[EXTRACTED RECORDS]
########
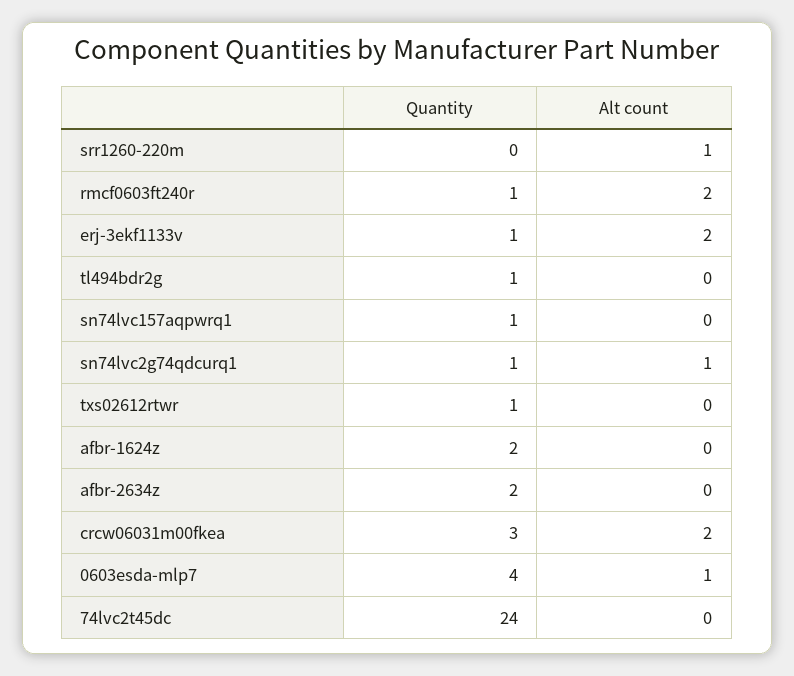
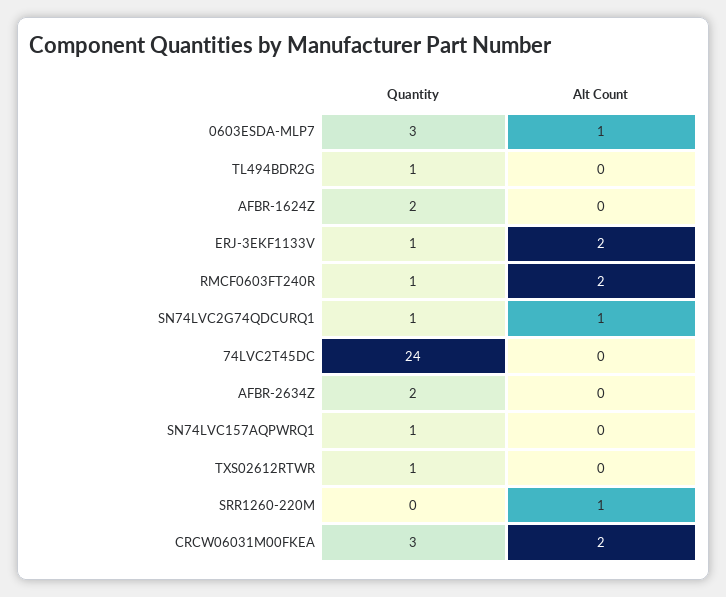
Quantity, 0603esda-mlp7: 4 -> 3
########
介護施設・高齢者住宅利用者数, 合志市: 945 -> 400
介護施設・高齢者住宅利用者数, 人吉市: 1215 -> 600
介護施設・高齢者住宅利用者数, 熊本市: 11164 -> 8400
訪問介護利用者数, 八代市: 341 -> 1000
########
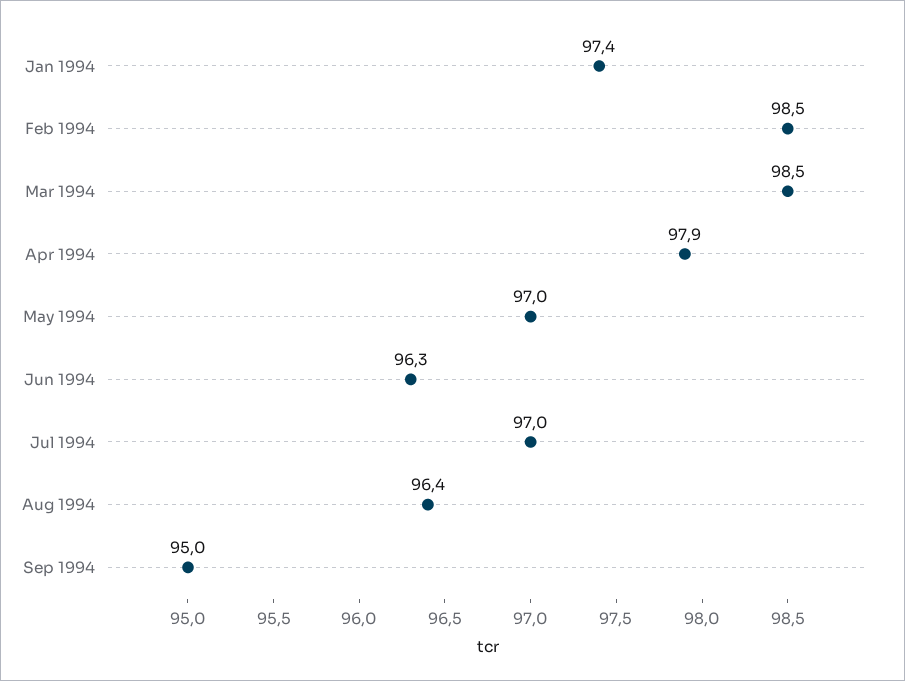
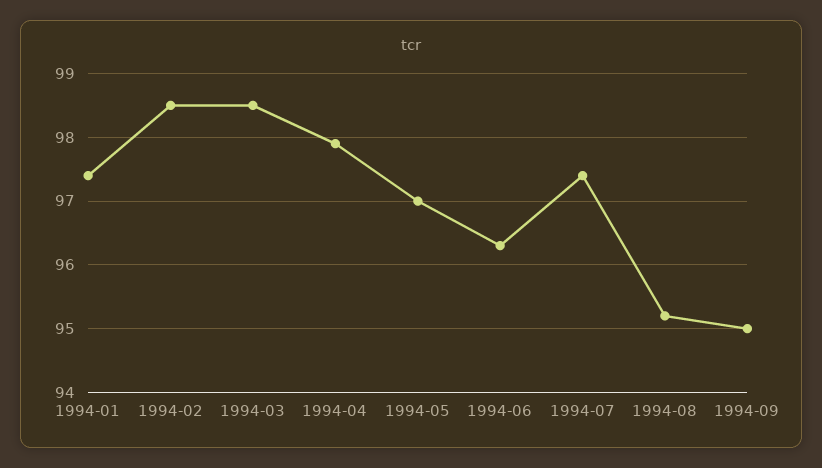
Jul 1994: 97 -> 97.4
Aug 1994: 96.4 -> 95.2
########
[WHAT IS EXPECTED] Using the data above, repeat exactly the lines that begin at the line with "介護施設・高齢者住宅利用者数, 人吉市: 1215 -> 600" and end at the line with "訪問介護利用者数, 八代市: 341 -> 1000", both ends included.

[SOLUTION FOR THIS PROBLEM]
介護施設・高齢者住宅利用者数, 人吉市: 1215 -> 600
介護施設・高齢者住宅利用者数, 熊本市: 11164 -> 8400
訪問介護利用者数, 八代市: 341 -> 1000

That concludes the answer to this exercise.